Instructions to follow:
Please copy the whole listing below word for word, leaving the pictures out of your copy.
Top of Data to examine
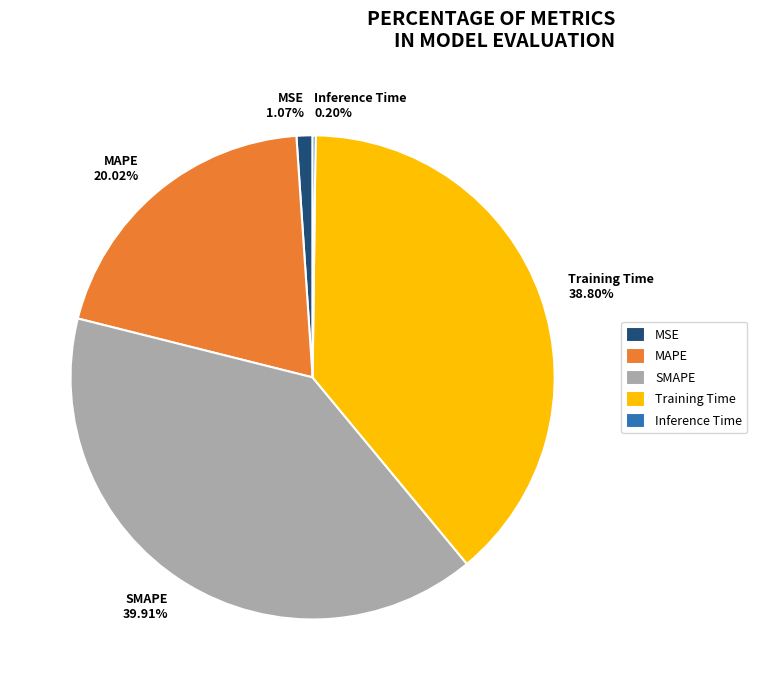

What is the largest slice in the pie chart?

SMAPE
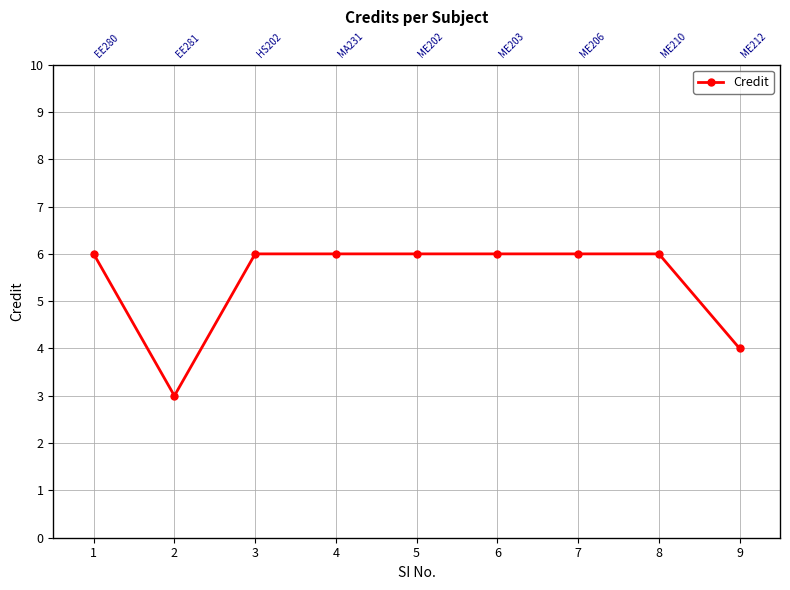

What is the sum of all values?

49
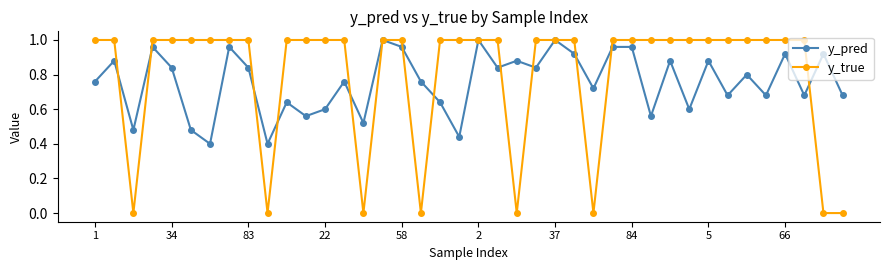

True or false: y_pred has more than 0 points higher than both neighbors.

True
Bottom of Data to examine
Completed task:
What is the largest slice in the pie chart?

SMAPE

What is the sum of all values?

49

True or false: y_pred has more than 0 points higher than both neighbors.

True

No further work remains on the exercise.